Honest to Blog??
June 24, 2008I am sure by now everyone has heard about the seventeen Gloucester, Mass. teenage girls who made a pact to get pregnant and raise their babies together. When I first heard about this pact a few days ago on the news, my brain did not know how to react. What I want to know is, what is going on in that town that encouraged this? This is probably one of the most absurd news stories I have ever heard about in my life-time. I am not exactly sure who to place the blame on, either.
Parents are blaming the media – of course – the most obvious and easy scapegoat to point the finger at. They are saying movies like Juno and Knocked Up are influencing teenagers by making under-age or non-marital pregnancy cool. To all the parents out there, stop blaming the media for everything!! Sure, the media might encourage your kids to say the “F” word more often and act out in a rebellious manner, but where are you during this?? Somehow your kids were able to turn that TV on or go to the movie theater or purchase that video game.

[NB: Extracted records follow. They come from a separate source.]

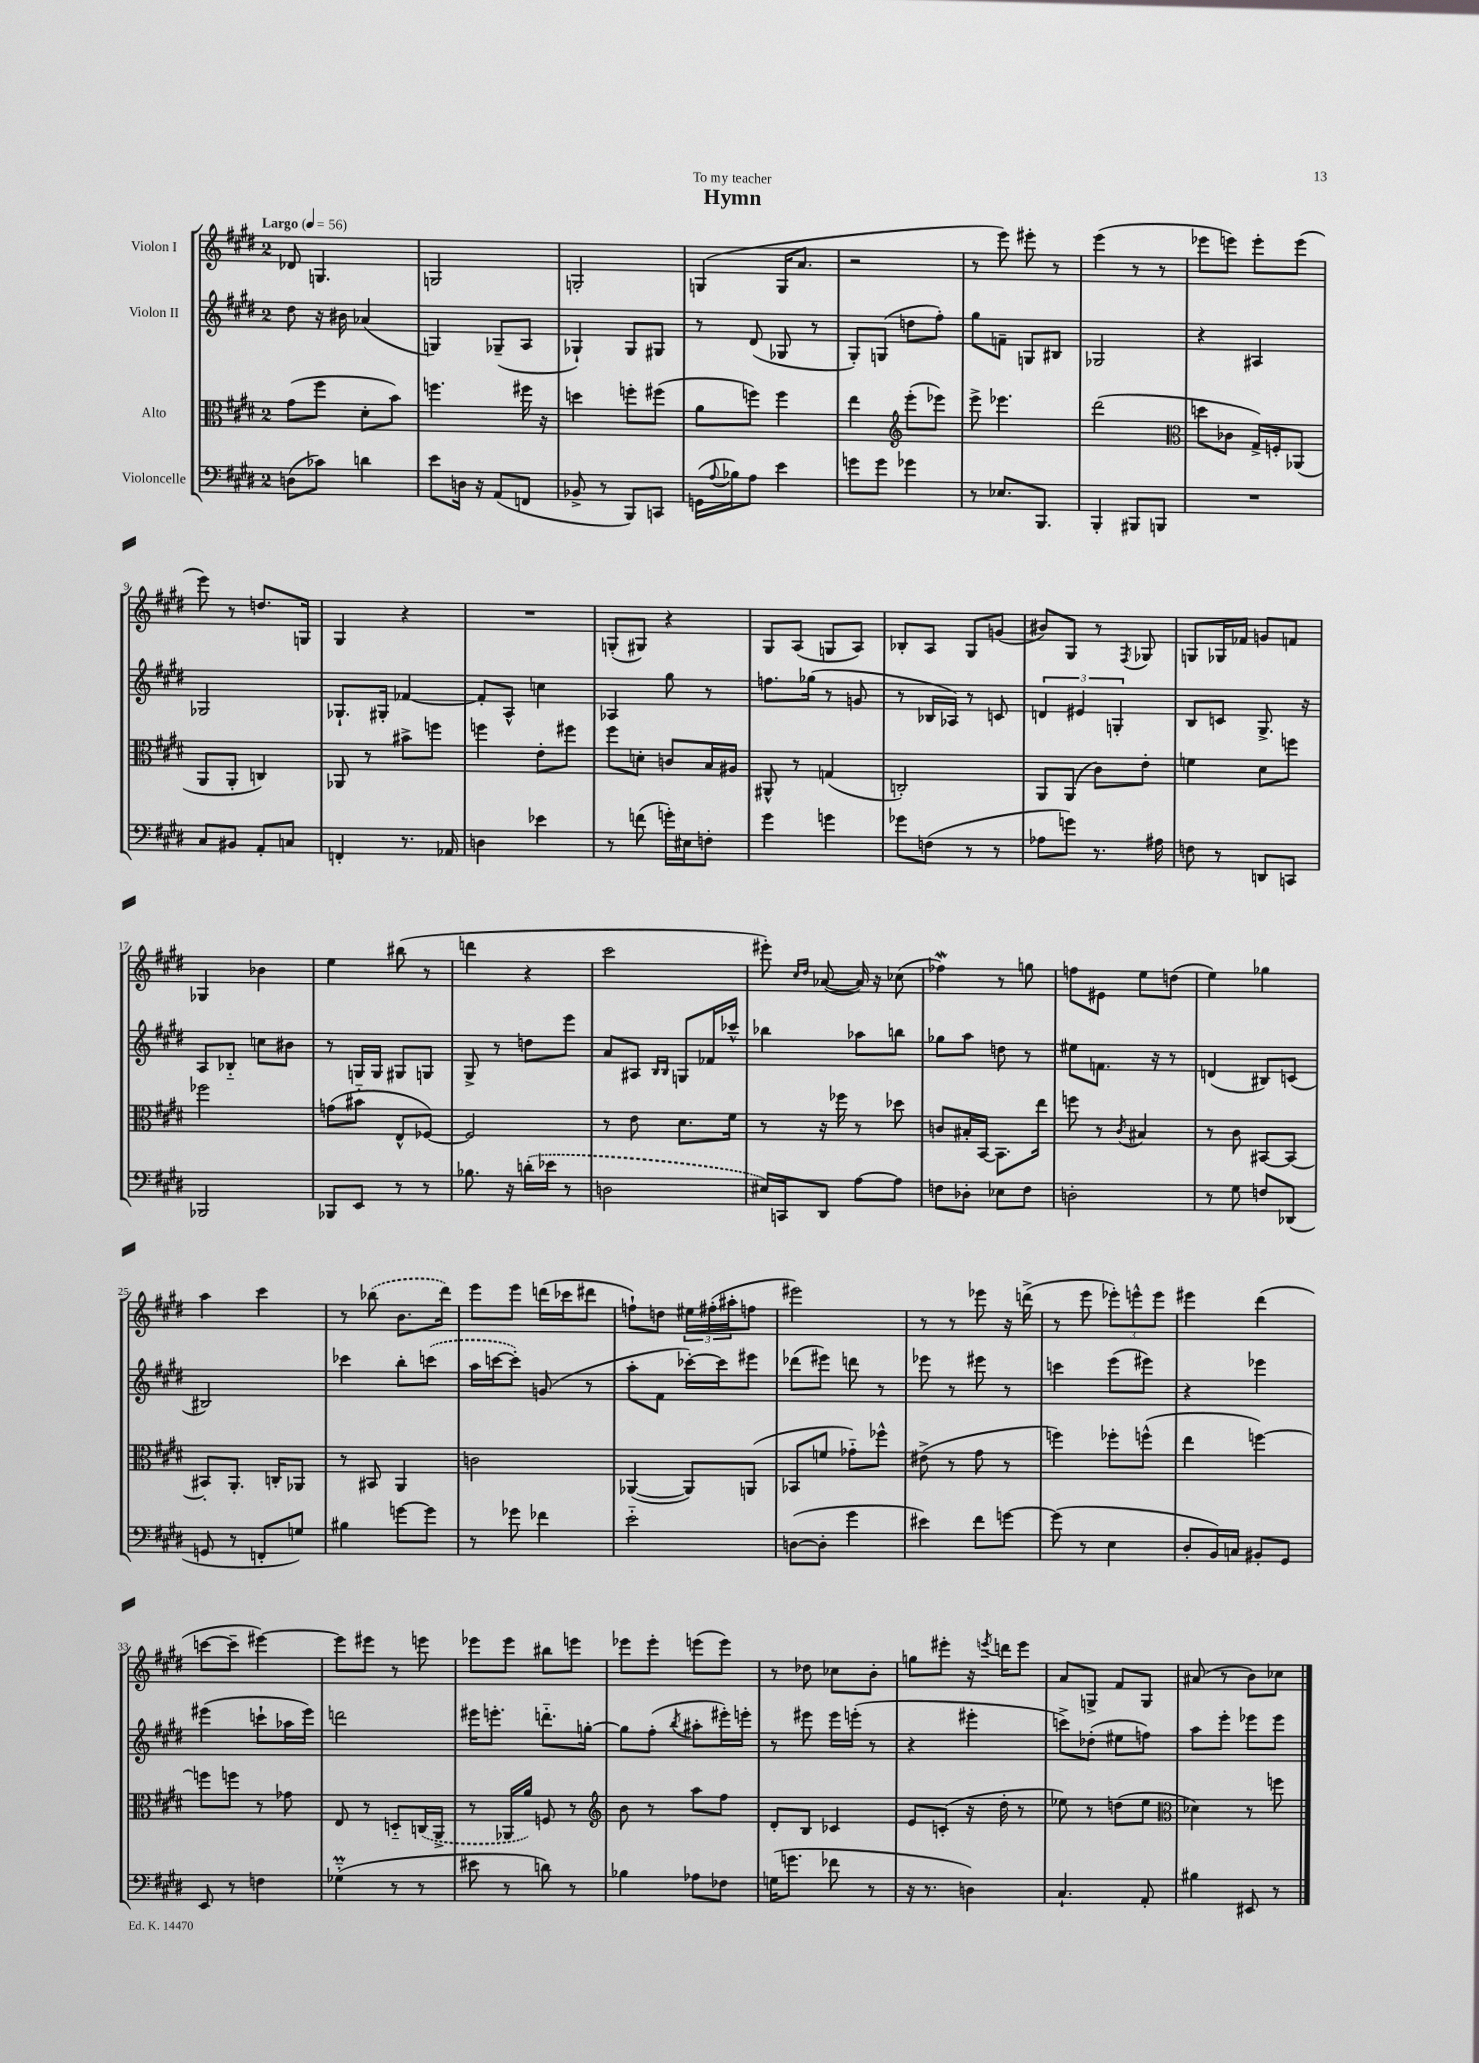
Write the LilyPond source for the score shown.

\header { title = "Hymn" dedication = "To my teacher" }
<<
\new StaffGroup <<
\new Staff = "s0" \with { instrumentName = "Violon I" } {
    \clef treble \key e \major \once \override Staff.TimeSignature.style = #'single-digit \time 2/4 \tempo "Largo" 4 = 56
    des'8 g4. |
    g2 |
    g2-. |
    g4( g16 a'8. |
    r2 |
    r8 e'''8) eis'''8-. r8 |
    e'''4( r8 r8 |
    ees'''8 e'''8) e'''8-. e'''8( |
    e'''8) r8 d''8. g16 |
    gis4 r4 |
    R2 |
    g8-.( gis8) r4 |
    gis8 a8( g8 a8) |
    bes8-. a8 gis8 g'8( |
    bis'8) gis8 r8 \acciaccatura { fis8 } ges8 |
    g8 ges16 fes'16 g'8 f'8 |
    ges4 bes'4 |
    e''4 bis''8( r8 |
    d'''4 r4 |
    cis'''2 |
    eis'''8-.) \grace { cis''16 dis''16 } aes'8~( aes'16) r16 ces''8( |
    fes''4\mordent) r8 g''8 |
    f''8 eis'8 e''8 d''8( |
    e''4) ges''4 |
    a''4 cis'''4 |
    r8 \once \slurDashed bes''8( b'8. dis'''16) |
    e'''8 e'''8 d'''16( ces'''16 dis'''8 |
    f''8-!) d''8 \tuplet 3/2 { eis''16 fis''16-.( ais''16-. } f''8 |
    eis'''2) |
    r8 r8 ees'''8 r16 d'''16->( |
    r8 e'''8 \tuplet 3/2 { ees'''8-.) e'''8-^ e'''8 } |
    eis'''4 dis'''4( |
    c'''8~ c'''8-- eis'''4~) |
    eis'''8 eis'''8 r8 e'''8 |
    ees'''8 ees'''8 bis''8 e'''8 |
    ees'''8 ees'''8-. e'''8( e'''8) |
    r8 des''8 ces''8 b'8-. |
    g''8 eis'''8-. r16 \acciaccatura { e'''8 } d'''16 e'''8 |
    a'8 g8-> fis'8 g8 |
    ais'8( r8 b'8) ces''8 \bar "|." |
}
\new Staff = "s1" \with { instrumentName = "Violon II" } {
    \clef treble \key e \major \once \override Staff.TimeSignature.style = #'single-digit \time 2/4
    dis''8 r16 bis'16 aes'4( |
    g4) ges8--( a8 |
    ges4-!) ges8 gis8 |
    r8 dis'8( ges8 r8 |
    gis8-.) g8( d''8 fis''8-.) |
    gis''8 f'8-- g8 bis8 |
    ges2 |
    r4 ais4 |
    ges2 |
    ges8.-! gis16-. fes'4~ |
    fes'8-. a8-^ c''4 |
    aes4 gis''8 r8 |
    f''8. ges''16( r8 g'8 |
    r8 bes16 aes16) r8 c'8 |
    \tuplet 3/2 { d'4 eis'4 g4-. } |
    b8 c'8 gis8.-> r16 |
    a8 bes8-_ c''8 bis'8 |
    r8 g16 g16 gis8 g8 |
    gis8-> r8 d''8 e'''8 |
    a'8 ais8 \grace { b16 b16 } g8 fes'16 ces'''16-^ |
    bes''4 aes''8 b''8 |
    ges''8 a''8 d''8 r8 |
    eis''8 f'8. r16 r8 |
    d'4( bis8) c'8( |
    bis2) |
    ces'''4 b''8-. \once \slurDashed c'''8( |
    a''16 c'''16~ c'''8-.) g'8( r8 |
    a''8-. fis'8 ces'''16~-.) ces'''16 eis'''8 |
    des'''8( eis'''8) d'''8 r8 |
    ees'''8 r8 eis'''8 r8 |
    c'''4 e'''8( eis'''8) |
    r4 ees'''4 |
    eis'''4( c'''8-! aes''16 eis'''16) |
    d'''2 |
    eis'''16 e'''8.-. d'''8.-_ g''16~-. |
    g''8 fis''8-.( \acciaccatura { b''8 } ais''8-. eis'''16-.) e'''16-. |
    r8 eis'''8 eis'''16 e'''16-.( r8 |
    r4 eis'''4-. |
    c'''8->) des''8-.( eis''8 f''8) |
    a''8 e'''8-. ees'''8 ees'''8 \bar "|." |
}
\new Staff = "s2" \with { instrumentName = "Alto" } {
    \clef alto \key e \major \once \override Staff.TimeSignature.style = #'single-digit \time 2/4
    gis'8( fis''8 dis'8-. b'8) |
    f''4. fis''16 r16 |
    d''4 f''8-. fis''8( |
    a'8 f''8) f''4 |
    e''4 \clef treble e'''8-.( ees'''8) |
    e'''8-> ees'''4. |
    dis'''2( |
    \clef alto d''8 ces'8 gis16->) f16-. aes,8( |
    a,8 a,8-. c4) |
    aes,8 r8 bis'8-> f''8 |
    f''4 e'8-. fis''8 |
    fis''8 d'8-. c'8 b16 ais16 |
    ais,8-^ r8 g4( |
    c2-.) |
    a,8 a,8( cis'8) e'8-. |
    f'4 dis'8 f''8 |
    fes''2 |
    g'8( bis'8-_ e8-^ fes8~) |
    fes2 |
    r8 e'8 dis'8. fis'16 |
    r8 r16 fes''16 r8 des''8 |
    c'8 bis16-. b,16~ b,8. e''16 |
    f''8 r8 \acciaccatura { cis'8 } bis4 |
    r8 cis'8 bis,8~ bis,8~ |
    bis,8-. a,8.-. c16-. aes,8 |
    r8 bis,8 a,4 |
    c'2 |
    aes,4~( aes,8) a,8( |
    bes,8 f'8 ges'8-_) fes''8-^ |
    eis'8->( r8 gis'8 r8 |
    f''4) fes''8-. f''8-^( |
    e''4 f''4~) |
    f''8 f''8 r8 ges'8 |
    e8 r8 d8-_ \once \slurDashed c16( a,16-> |
    r8 aes,16 a'16) f8 r8 |
    \clef treble b'8 r8 a''8 fis''8 |
    dis'8-. b8 ces'4 |
    e'8 c'8-.( r16 dis''16-. r8 |
    ees''8) r8 d''8( ees''8 |
    \clef alto des'4) r8 f''8 \bar "|." |
}
\new Staff = "s3" \with { instrumentName = "Violoncelle" } {
    \clef bass \key e \major \once \override Staff.TimeSignature.style = #'single-digit \time 2/4
    d8( ces'8) d'4 |
    e'8 d16 r16 a,8( f,8 |
    bes,8-> r8 b,,8) c,8 |
    g,16( \appoggiatura { a8 } bes16) a8 e'4 |
    g'8 g'8 ges'4 |
    r8 ees8. b,,8. |
    b,,4-. bis,,8 b,,8 |
    R2 |
    cis8 bis,8 a,8-. c8 |
    f,4-. r8. aes,16 |
    d4 ees'4 |
    r8 f'8( g'16-.) eis16 f8-. |
    gis'4 g'4 |
    ges'8 f8( r8 r8 |
    aes8 g'8) r8. ais16 |
    f8 r8 d,8 c,8 |
    bes,,2 |
    bes,,8 e,8 r8 r8 |
    bes8. r16 \once \slurDashed d'16-.( ees'16 r8 |
    d2 |
    eis16) c,16 dis,8 a8~ a8 |
    f8 des8-. ees8 f8 |
    d2-. |
    r8 gis8 f8 des,8( |
    g,8 r8 f,8-. g8) |
    bis4 g'8~ g'8 |
    r8 ges'8 fes'4 |
    e'2-_ |
    d8~( d8-. gis'4 |
    eis'4) fis'8 g'8~ |
    g'8( r8 e4 |
    dis8-. b,16) c16 bis,8-. gis,8 |
    e,8 r8 f4 |
    ges4-_\prall( r8 r8 |
    eis'8 r8 d'8) r8 |
    bes4 aes8 fes8 |
    g16( g'8. fes'8 r8 |
    r16 r8. d4) |
    cis4.-! a,8-. |
    bis4 eis,8 r8 \bar "|." |
}
>>
>>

And when I say “kid” I am talking age 10 and under, any person of average intelligence over the age of 10 should know right from wrong, IF you did a good parenting job.
I don’t think the media is to blame in this case, especially not the movies. Some parents are blaming the school system, saying that the sex-ed classes were inadequate. Once again, parents, why not look to where your child’s growth and learning actually begins – with you. Parents should be the first ones to talk to their children about sex and drugs and alcohol. It is not the schools main responsibility to educate students on these subjects, if it were then students might as well to a school bus to AA meetings or halfway houses everyday.

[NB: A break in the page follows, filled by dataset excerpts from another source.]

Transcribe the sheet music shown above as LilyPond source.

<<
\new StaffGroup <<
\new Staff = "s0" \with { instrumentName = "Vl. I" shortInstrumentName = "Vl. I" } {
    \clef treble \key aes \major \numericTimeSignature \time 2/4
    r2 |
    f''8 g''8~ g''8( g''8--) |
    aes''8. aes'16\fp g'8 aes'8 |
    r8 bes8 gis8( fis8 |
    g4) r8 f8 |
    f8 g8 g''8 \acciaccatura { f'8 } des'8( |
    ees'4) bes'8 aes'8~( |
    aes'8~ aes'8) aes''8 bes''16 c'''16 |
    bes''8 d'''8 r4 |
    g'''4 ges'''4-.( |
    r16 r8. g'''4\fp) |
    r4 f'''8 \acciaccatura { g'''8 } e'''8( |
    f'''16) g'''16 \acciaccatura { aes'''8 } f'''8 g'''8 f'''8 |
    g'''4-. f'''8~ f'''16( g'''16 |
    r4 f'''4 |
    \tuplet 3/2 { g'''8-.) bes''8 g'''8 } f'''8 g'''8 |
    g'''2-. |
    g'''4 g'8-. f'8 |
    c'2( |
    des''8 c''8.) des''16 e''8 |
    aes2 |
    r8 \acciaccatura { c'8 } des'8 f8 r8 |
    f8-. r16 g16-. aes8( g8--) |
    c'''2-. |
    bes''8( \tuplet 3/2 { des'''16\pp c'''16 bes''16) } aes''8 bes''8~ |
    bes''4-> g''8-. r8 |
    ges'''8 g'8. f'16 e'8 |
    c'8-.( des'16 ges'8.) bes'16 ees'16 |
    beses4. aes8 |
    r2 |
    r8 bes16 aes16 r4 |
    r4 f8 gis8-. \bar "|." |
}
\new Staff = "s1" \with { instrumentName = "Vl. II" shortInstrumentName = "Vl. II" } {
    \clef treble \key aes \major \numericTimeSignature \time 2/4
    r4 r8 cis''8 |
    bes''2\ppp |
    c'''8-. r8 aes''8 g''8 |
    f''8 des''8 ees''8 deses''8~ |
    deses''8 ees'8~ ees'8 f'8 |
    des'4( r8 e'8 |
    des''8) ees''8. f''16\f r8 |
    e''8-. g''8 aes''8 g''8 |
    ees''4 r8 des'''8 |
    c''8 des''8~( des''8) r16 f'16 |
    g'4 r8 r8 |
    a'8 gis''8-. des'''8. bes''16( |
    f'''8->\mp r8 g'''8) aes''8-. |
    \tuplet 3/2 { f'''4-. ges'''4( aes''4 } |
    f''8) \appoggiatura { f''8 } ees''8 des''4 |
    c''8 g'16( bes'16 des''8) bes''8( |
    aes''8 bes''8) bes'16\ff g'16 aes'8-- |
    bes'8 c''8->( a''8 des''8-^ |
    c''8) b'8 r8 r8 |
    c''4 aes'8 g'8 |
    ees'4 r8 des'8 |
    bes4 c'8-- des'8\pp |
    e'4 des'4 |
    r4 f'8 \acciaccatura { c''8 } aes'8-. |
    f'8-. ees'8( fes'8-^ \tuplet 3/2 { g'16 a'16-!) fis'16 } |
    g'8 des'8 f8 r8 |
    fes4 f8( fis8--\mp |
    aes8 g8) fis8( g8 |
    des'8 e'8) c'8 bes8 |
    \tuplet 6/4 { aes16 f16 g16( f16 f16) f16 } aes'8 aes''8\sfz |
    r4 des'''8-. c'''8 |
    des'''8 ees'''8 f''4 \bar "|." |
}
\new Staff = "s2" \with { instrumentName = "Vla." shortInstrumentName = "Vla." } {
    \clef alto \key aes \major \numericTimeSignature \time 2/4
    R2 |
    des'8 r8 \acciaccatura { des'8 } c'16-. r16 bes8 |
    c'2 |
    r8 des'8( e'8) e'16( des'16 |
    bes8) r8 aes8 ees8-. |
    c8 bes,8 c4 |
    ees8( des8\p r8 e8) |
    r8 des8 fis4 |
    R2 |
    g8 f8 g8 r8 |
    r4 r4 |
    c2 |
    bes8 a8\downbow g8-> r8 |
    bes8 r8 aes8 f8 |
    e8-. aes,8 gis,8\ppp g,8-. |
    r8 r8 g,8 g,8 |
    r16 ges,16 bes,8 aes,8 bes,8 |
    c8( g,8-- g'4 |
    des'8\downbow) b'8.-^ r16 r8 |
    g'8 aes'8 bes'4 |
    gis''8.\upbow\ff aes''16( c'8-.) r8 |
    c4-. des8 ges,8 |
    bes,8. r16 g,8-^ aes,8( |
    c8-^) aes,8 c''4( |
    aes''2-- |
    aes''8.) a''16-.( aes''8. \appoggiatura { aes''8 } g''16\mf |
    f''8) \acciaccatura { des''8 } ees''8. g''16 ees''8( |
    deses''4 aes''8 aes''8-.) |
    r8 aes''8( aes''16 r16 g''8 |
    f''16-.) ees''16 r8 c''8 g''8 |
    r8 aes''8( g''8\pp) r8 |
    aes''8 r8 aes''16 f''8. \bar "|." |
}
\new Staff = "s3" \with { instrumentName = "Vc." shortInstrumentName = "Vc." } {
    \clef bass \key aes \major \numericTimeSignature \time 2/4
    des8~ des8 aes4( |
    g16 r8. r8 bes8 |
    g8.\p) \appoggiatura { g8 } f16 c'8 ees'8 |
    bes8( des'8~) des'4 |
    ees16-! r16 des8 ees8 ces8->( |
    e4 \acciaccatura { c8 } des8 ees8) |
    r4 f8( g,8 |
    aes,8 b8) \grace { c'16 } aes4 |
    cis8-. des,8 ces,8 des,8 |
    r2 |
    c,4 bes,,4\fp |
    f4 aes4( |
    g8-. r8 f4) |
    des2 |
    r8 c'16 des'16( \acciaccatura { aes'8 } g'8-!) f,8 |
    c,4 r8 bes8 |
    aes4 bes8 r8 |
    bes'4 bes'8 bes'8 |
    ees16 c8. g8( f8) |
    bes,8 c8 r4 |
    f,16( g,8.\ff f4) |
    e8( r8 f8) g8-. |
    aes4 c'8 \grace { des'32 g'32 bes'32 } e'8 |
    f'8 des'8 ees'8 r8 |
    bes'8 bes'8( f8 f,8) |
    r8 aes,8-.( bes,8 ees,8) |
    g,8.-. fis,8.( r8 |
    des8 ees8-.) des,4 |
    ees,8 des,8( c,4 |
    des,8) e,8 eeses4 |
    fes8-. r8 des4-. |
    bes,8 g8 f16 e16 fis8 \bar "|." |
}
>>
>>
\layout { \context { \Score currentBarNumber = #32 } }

What really bothers me is that one of the baby-daddies is a homeless guy! Obviously there is something seriously wrong with the lifestyle the girls in Gloucester are living. Maybe there is something deeper going on, something the public isn’t seeing. Whatever it is, I think it is clear that these girls need psychological help, and that the parents and guardians of these kids need to step up their parental game.
Maybe what teens really need is to see what having a child really means. The responsibilities, the stress, the worry, the consequences that remain even when your children grow up. NBC has a new series coming out called the Baby Borrowers, in which teens are forced to “fast-track to adulthood by setting up a home, getting a job and becoming caring parents first to babies, toddlers, pre-teens and their pets, teenagers and senior citizens — all over the course of three weeks.” Teenagers and families should spend more time watching reality shows like this instead of other mindless shows, such as MTV reality hits like The Real World, which is actually nothing like the real world we live in at all.
I just hope these girls, for their own sake, know what they are getting themselves into. This is no reality TV show; they can’t give their babies back or step off-set to take a break and get their hair and make-up touched up. I would say I feel bad for the girls, but really it is their babies I feel bad for! I look forward to see how this whole situation pans out.